Open Government in the White House: Dead or Alive?
BY Nick Judd | Thursday, June 23 2011
There has been much wailing and gnashing of teeth since the news broke that White House Chief Information Officer Vivek Kundra will be leaving in August.
Absent Kundra's drive, goes the thinking — most recently espoused by Vivek Wadhwa in the Washington Post — there will be no more movement on open government initiatives and efforts to modernize the federal government's admittedly awful IT infrastructure.
At GovFresh, Luke Fretwell disagrees, saying there are too many advocates who have already gone too far.
"Open government will never die," he writes.
In a paean to open source, participatory decision-making and open data, Fretwell calls for citizen organizing and advocacy around the cause of open government.

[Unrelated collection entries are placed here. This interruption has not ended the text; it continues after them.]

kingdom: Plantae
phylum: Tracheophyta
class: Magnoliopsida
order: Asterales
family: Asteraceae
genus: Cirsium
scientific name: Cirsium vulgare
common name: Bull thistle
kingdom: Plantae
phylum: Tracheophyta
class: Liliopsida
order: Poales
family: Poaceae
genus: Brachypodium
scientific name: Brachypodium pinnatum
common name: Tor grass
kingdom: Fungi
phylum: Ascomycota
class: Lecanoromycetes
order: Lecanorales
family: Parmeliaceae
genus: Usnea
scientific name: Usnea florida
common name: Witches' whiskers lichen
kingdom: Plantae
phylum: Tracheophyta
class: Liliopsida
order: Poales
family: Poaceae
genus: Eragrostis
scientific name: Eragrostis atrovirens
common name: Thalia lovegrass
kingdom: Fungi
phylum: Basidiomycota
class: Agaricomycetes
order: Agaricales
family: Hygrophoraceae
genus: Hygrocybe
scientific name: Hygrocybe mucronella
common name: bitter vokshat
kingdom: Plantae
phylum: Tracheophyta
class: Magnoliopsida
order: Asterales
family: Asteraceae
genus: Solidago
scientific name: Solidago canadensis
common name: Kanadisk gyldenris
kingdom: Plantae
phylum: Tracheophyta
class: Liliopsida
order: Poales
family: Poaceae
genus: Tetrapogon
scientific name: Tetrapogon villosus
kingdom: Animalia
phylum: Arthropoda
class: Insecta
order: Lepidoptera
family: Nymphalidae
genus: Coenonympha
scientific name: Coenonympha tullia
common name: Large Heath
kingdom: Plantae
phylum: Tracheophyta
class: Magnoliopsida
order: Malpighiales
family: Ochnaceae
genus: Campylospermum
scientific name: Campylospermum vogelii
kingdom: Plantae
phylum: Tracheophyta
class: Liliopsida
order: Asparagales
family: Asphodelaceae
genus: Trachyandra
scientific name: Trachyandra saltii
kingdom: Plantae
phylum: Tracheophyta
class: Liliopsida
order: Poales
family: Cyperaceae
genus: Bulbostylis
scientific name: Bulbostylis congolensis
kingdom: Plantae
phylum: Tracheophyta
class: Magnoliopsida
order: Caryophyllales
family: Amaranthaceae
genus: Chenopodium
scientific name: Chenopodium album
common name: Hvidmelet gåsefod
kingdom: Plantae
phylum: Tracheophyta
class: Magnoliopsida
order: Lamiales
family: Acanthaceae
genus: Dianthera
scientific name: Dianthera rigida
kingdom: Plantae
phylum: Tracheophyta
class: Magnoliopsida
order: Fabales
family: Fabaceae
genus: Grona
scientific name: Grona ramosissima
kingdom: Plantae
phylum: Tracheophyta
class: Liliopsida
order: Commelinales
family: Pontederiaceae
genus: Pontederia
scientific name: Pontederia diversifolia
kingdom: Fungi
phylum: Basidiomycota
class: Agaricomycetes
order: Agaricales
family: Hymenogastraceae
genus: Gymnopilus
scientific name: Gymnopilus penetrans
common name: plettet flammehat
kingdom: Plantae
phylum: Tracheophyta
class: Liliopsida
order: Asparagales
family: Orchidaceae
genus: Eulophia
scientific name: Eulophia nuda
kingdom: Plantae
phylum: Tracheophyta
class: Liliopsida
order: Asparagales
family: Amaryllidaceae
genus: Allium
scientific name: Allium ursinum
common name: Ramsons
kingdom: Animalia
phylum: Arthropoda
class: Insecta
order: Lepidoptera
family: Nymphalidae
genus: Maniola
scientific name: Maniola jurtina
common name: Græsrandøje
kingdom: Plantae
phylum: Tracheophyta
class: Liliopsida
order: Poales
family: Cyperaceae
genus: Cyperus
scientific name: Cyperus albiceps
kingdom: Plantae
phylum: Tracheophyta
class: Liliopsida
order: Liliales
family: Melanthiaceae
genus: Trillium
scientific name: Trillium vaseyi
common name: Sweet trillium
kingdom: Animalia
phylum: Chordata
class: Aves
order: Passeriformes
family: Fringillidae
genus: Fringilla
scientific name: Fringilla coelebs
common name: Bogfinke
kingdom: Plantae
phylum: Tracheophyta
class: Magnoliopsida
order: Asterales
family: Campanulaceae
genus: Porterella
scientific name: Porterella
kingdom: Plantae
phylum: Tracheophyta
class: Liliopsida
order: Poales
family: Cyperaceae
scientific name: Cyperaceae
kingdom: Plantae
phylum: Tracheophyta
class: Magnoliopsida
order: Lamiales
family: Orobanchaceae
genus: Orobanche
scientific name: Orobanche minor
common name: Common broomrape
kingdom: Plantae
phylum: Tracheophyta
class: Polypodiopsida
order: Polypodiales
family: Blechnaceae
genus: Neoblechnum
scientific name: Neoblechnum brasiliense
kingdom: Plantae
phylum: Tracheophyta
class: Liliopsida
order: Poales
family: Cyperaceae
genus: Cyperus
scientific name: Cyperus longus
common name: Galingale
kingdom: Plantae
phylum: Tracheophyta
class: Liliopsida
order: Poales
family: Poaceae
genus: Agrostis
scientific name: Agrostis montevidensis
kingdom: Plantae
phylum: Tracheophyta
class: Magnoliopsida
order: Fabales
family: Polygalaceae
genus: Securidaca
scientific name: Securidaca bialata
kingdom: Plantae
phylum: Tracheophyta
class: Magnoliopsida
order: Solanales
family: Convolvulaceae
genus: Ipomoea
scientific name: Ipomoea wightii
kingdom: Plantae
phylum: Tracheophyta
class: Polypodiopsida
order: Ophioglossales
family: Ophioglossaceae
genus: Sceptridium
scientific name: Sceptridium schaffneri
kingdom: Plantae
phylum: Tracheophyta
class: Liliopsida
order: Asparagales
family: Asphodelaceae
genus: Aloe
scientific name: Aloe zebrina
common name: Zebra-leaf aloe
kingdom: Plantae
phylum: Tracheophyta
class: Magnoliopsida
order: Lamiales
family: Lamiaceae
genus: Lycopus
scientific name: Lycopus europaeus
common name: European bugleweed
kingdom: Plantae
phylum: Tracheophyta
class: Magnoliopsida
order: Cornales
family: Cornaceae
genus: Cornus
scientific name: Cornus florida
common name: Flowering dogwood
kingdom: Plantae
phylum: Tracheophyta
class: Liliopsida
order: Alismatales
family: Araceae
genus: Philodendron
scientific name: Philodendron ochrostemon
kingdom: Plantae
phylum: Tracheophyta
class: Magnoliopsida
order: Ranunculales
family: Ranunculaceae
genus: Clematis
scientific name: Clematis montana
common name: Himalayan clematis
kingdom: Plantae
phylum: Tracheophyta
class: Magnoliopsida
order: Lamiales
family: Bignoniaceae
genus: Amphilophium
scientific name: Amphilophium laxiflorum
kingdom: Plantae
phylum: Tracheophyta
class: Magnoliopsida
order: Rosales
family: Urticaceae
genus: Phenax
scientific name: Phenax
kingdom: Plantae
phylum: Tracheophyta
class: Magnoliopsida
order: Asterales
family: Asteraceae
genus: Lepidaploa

Both of these ruminators make valid points; Wadhwa, that the money is no longer there for large-scale advances in the way government IT works, and Fretwell, that the White House is not the only place where change is happening. He leaves out perhaps the most promising example, though: Last week, Rep. Darrell Issa (R-Calif.)'s DATA Act made it into the House and Senate. By the way, the bill was approved by his House Committee on Oversight and Government Reform. Transparency is not usually the strong suit of the executive branch. The Freedom of Information Act, remember, the predecessor to every idea of open government that exists today, became law with a reluctant, even grudging, stroke of President Lyndon Johnson's pen.
Whenever a program loses its key evangelist, it normally dies. The Open Government Initiative is likely to suffer a slow, inevitable death.
We may live in the richest nation on Earth, but most government agencies and large corporations still process their mission-critical transactions on ’60s-era legacy systems that were designed for machines with less processing power than an iPhone. And they’re more expensive. The I.T. systems for these mainframes typically took years to build and cost millions of dollars — and that doesn’t include the hundreds of millions more we spend to maintain them.
While I agree the federal Open Government Initiative itself has lost momentum without set dates, timelines and leadership from the top, this by no means is an indicator of the overall health of open government.